Böyle ifade edecek olursak şu an gözümüzle gördüğümüz X1’in varlığının imkânı Bayes teorisinde “0” dolayısıyla imkansız olacaktır. X1’in ise biz var olduğunu değerinin “1” olduğunu biliyoruz. Dolayısıyla 0=/=1 olacağı için teselsül çelişki ifade etmekle doğru olamayacaktır.
Bu bakış açısına göre, teselsül imkansız olduğu için evrenin varlığını açıklayan ilk bir sebebe, yani zorunlu varlığa (vâcibü’l-vücud), Mevlâ’ya ihtiyaç vardır. İslam düşüncesinde bu argüman, evrenin ve olayların mübdî ve mebdesinin Hazret-i Mevlâ olduğunu savunarak teselsülü reddeder.
- Devir:
هو توقف الشيء على ما يتوقف عليه
“Bir varlığın(X1) mevcudiyetinin, varlığı ona muhtaç olan diğer bir varlığa(X2) binâ edilmesidir” (X1-X2’ye X2-X1’e muhtaçtır böylelikle çizdikleri hareket bir daire olmaktadır)
Devir (tautology), bir olayın varlığını yine kendisine muhtaç olan başka bir olaya dayandırmayı ifade eder.

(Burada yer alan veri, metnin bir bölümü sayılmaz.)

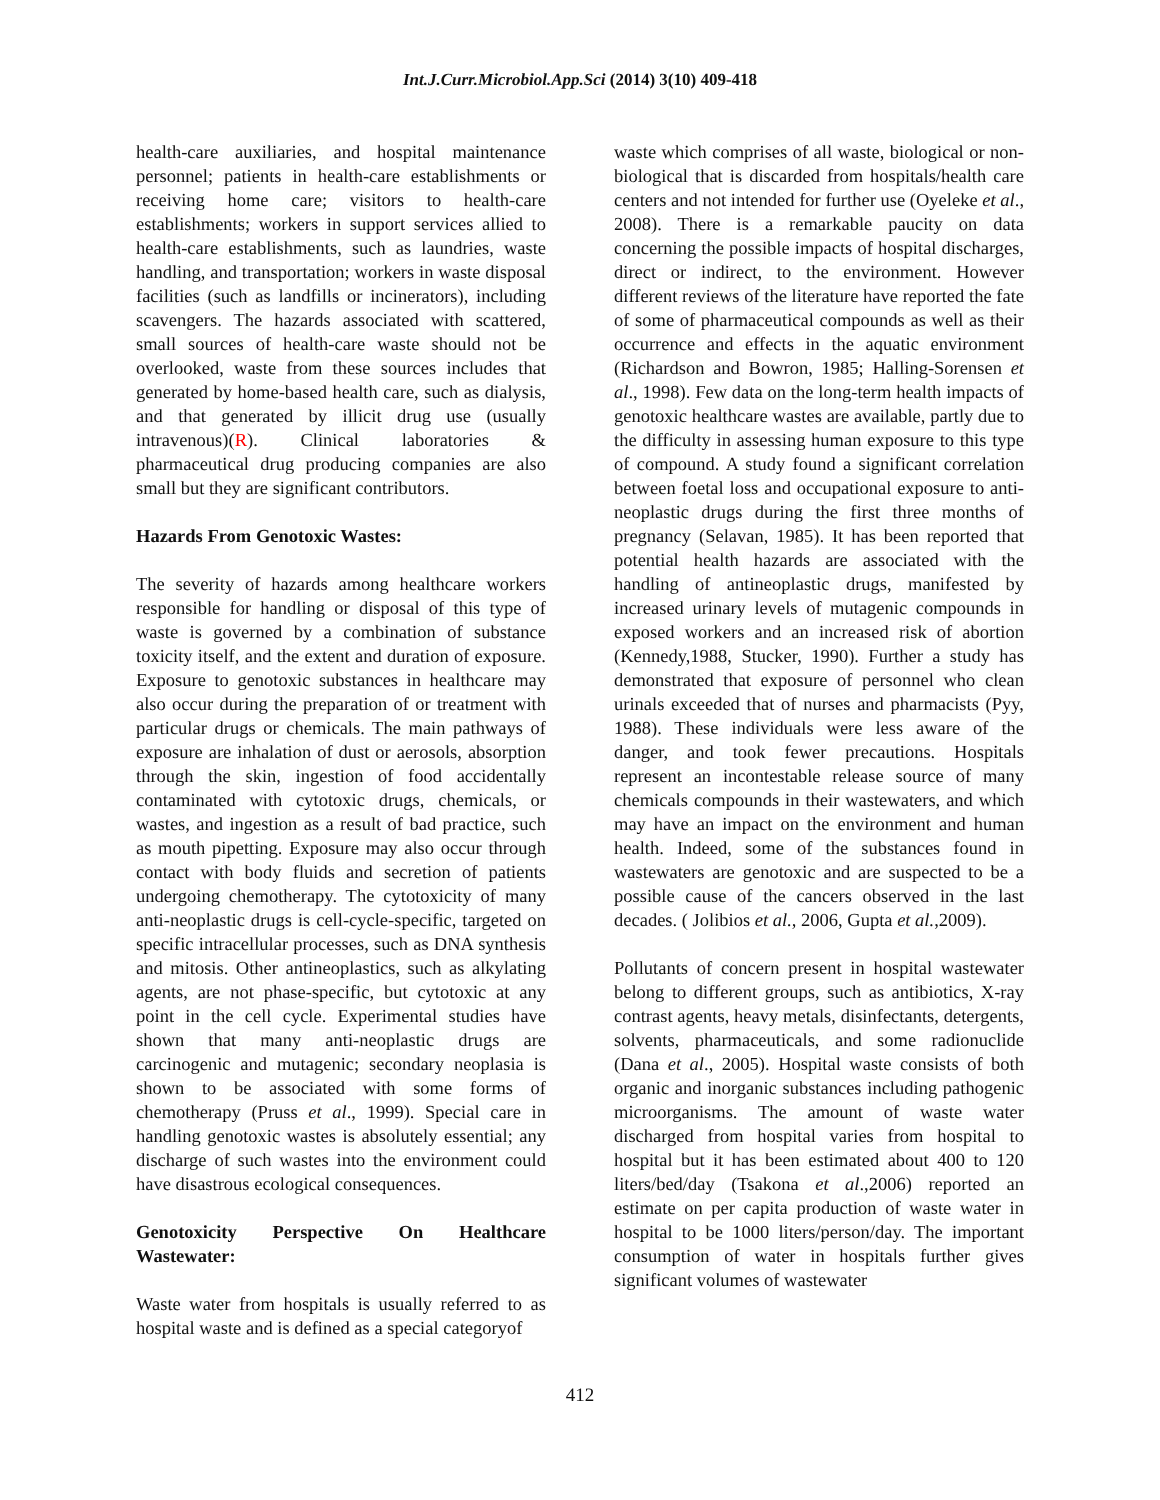Int.J.Curr.Microbiol.App.Sci (2014) 3(10) 409-418
health-care auxiliaries, and hospital maintenance personnel; patients in health-care establishments or receiving home care; visitors to health-care establishments; workers in support services allied to health-care establishments, such as laundries, waste handling, and transportation; workers in waste disposal facilities (such as landfills or incinerators), including scavengers. The hazards associated with scattered, small sources of health-care waste should not be overlooked, waste from these sources includes that generated by home-based health care, such as dialysis, and that generated by illicit drug use (usually intravenous)(R). Clinical laboratories & pharmaceutical drug producing companies are also small but they are significant contributors.
Hazards From Genotoxic Wastes:
The severity of hazards among healthcare workers responsible for handling or disposal of this type of waste is governed by a combination of substance toxicity itself, and the extent and duration of exposure. Exposure to genotoxic substances in healthcare may also occur during the preparation of or treatment with particular drugs or chemicals. The main pathways of exposure are inhalation of dust or aerosols, absorption through the skin, ingestion of food accidentally contaminated with cytotoxic drugs, chemicals, or wastes, and ingestion as a result of bad practice, such as mouth pipetting. Exposure may also occur through contact with body fluids and secretion of patients undergoing chemotherapy. The cytotoxicity of many anti-neoplastic drugs is cell-cycle-specific, targeted on specific intracellular processes, such as DNA synthesis and mitosis. Other antineoplastics, such as alkylating agents, are not phase-specific, but cytotoxic at any point in the cell cycle. Experimental studies have shown that many anti-neoplastic drugs are carcinogenic and mutagenic; secondary neoplasia is shown to be associated with some forms of chemotherapy (Pruss et al., 1999). Special care in handling genotoxic wastes is absolutely essential; any discharge of such wastes into the environment could have disastrous ecological consequences.
Genotoxicity Perspective On Healthcare Wastewater:
Waste water from hospitals is usually referred to as hospital waste and is defined as a special categoryof
waste which comprises of all waste, biological or non-biological that is discarded from hospitals/health care centers and not intended for further use (Oyeleke et al., 2008). There is a remarkable paucity on data concerning the possible impacts of hospital discharges, direct or indirect, to the environment. However different reviews of the literature have reported the fate of some of pharmaceutical compounds as well as their occurrence and effects in the aquatic environment (Richardson and Bowron, 1985; Halling-Sorensen et al., 1998). Few data on the long-term health impacts of genotoxic healthcare wastes are available, partly due to the difficulty in assessing human exposure to this type of compound. A study found a significant correlation between foetal loss and occupational exposure to anti-neoplastic drugs during the first three months of pregnancy (Selavan, 1985). It has been reported that potential health hazards are associated with the handling of antineoplastic drugs, manifested by increased urinary levels of mutagenic compounds in exposed workers and an increased risk of abortion (Kennedy,1988, Stucker, 1990). Further a study has demonstrated that exposure of personnel who clean urinals exceeded that of nurses and pharmacists (Pyy, 1988). These individuals were less aware of the danger, and took fewer precautions. Hospitals represent an incontestable release source of many chemicals compounds in their wastewaters, and which may have an impact on the environment and human health. Indeed, some of the substances found in wastewaters are genotoxic and are suspected to be a possible cause of the cancers observed in the last decades. ( Jolibios et al., 2006, Gupta et al.,2009).
Pollutants of concern present in hospital wastewater belong to different groups, such as antibiotics, X-ray contrast agents, heavy metals, disinfectants, detergents, solvents, pharmaceuticals, and some radionuclide (Dana et al., 2005). Hospital waste consists of both organic and inorganic substances including pathogenic microorganisms. The amount of waste water discharged from hospital varies from hospital to hospital but it has been estimated about 400 to 120 liters/bed/day (Tsakona et al.,2006) reported an estimate on per capita production of waste water in hospital to be 1000 liters/person/day. The important consumption of water in hospitals further gives significant volumes of wastewater
412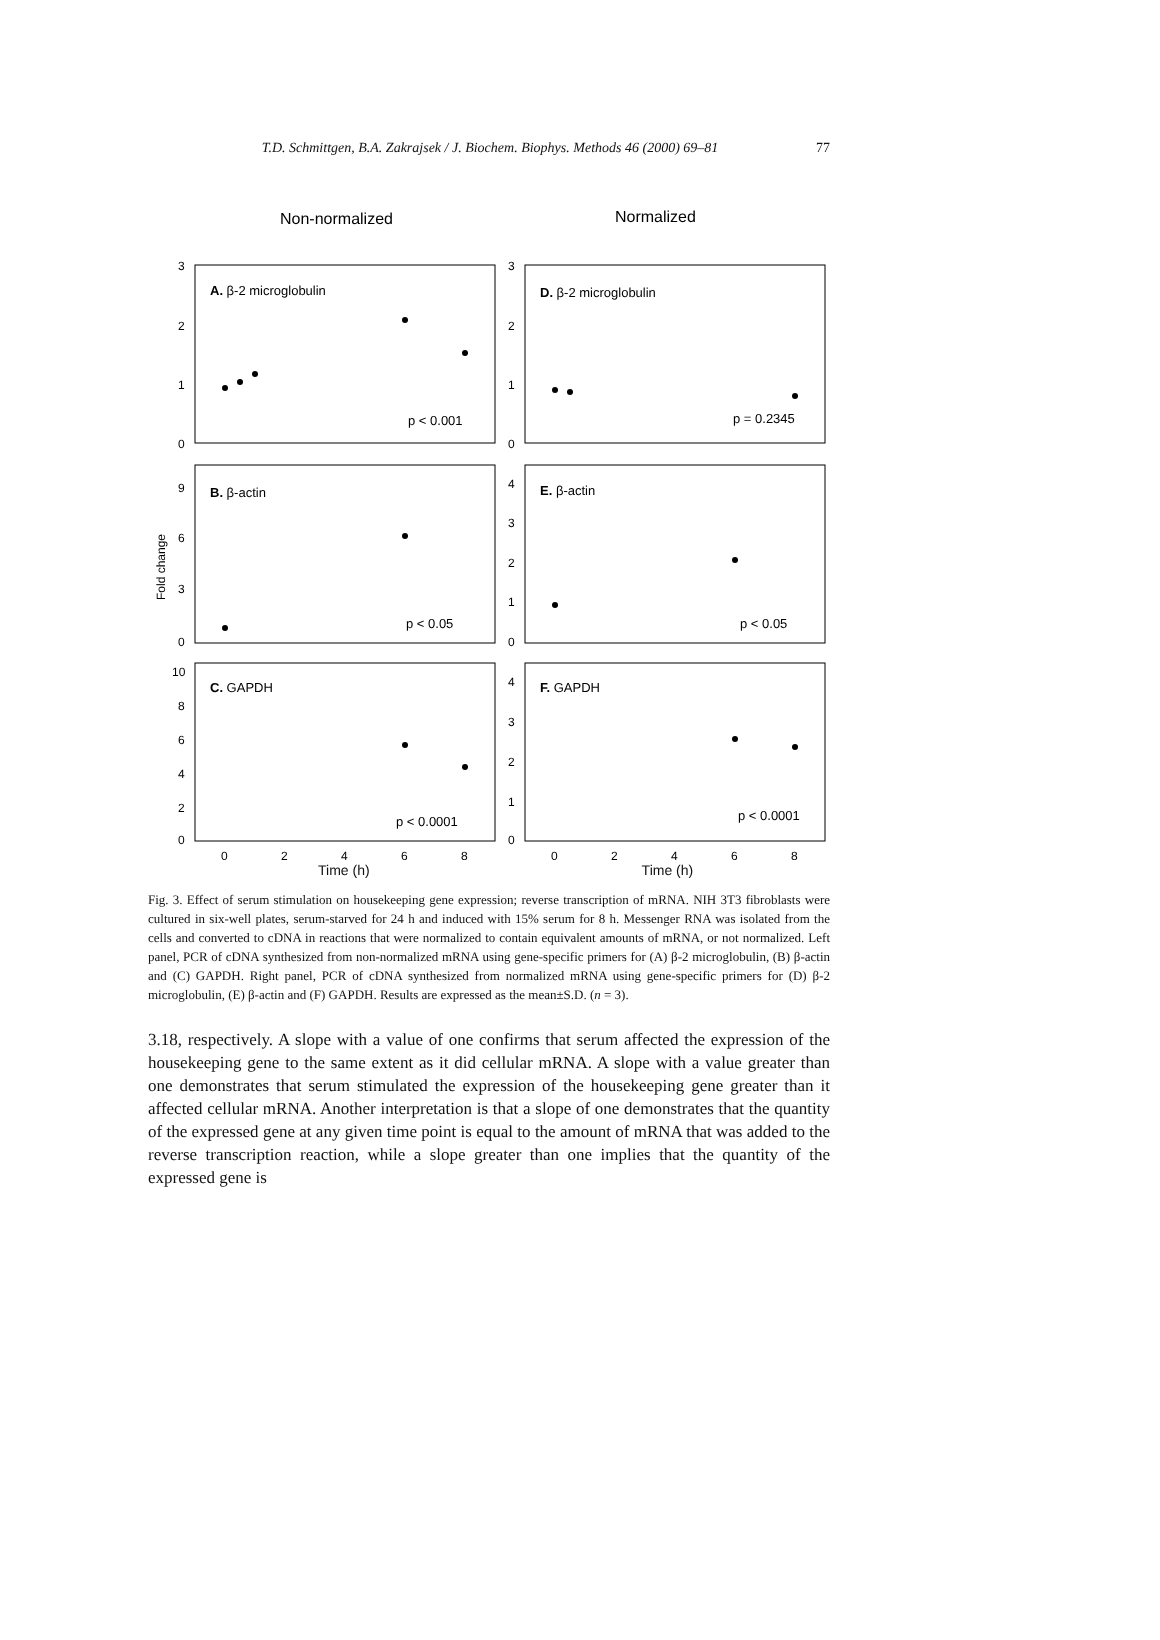T.D. Schmittgen, B.A. Zakrajsek / J. Biochem. Biophys. Methods 46 (2000) 69–81 77
Non-normalized
Normalized
A. β-2 microglobulin
D. β-2 microglobulin
B. β-actin
E. β-actin
C. GAPDH
F. GAPDH
p < 0.001
p = 0.2345
p < 0.05
p < 0.05
p < 0.0001
p < 0.0001
Fold change
3
2
1
0
3
2
1
0
9
6
3
0
4
3
2
1
0
10
8
6
4
2
0
4
3
2
1
0
0
2
4
6
8
0
2
4
6
8
Time (h) Time (h)
Fig. 3. Effect of serum stimulation on housekeeping gene expression; reverse transcription of mRNA. NIH 3T3 fibroblasts were cultured in six-well plates, serum-starved for 24 h and induced with 15% serum for 8 h. Messenger RNA was isolated from the cells and converted to cDNA in reactions that were normalized to contain equivalent amounts of mRNA, or not normalized. Left panel, PCR of cDNA synthesized from non-normalized mRNA using gene-specific primers for (A) β-2 microglobulin, (B) β-actin and (C) GAPDH. Right panel, PCR of cDNA synthesized from normalized mRNA using gene-specific primers for (D) β-2 microglobulin, (E) β-actin and (F) GAPDH. Results are expressed as the mean±S.D. (n = 3).
3.18, respectively. A slope with a value of one confirms that serum affected the expression of the housekeeping gene to the same extent as it did cellular mRNA. A slope with a value greater than one demonstrates that serum stimulated the expression of the housekeeping gene greater than it affected cellular mRNA. Another interpretation is that a slope of one demonstrates that the quantity of the expressed gene at any given time point is equal to the amount of mRNA that was added to the reverse transcription reaction, while a slope greater than one implies that the quantity of the expressed gene is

Yani, olay A’nın var olabilmesi için olay B’nin var olması gerekirken, aynı zamanda olay B’nin var olabilmesi için de olay A’nın var olması gerekmektedir. Bu döngüsel mantık ise bir kısır döngü doğurur, çünkü bir olay kendi varlığına sebep olamaz. Misâlen, bir varlığın sebebi, kendinden önce gelen bir başka varlık olmalıdır; aksi halde bir olay kendini var eden sebeple aynı anda var olamaz.
Devir de İslam mantıkçıları tarafından muhâl olarak kabul edilmiştir, çünkü mantıkî olarak bir şeyin kendi varlığına sebep olması, “neden” ve “sonuç” arasındaki zorunlu ardışıklık-terâhî (تراخي) (takdîm ve teahhür) kuralına aykırıdır. Bu kural, her şeyin kendisinden önce bir nedene dayanmasını zorunlu kılar.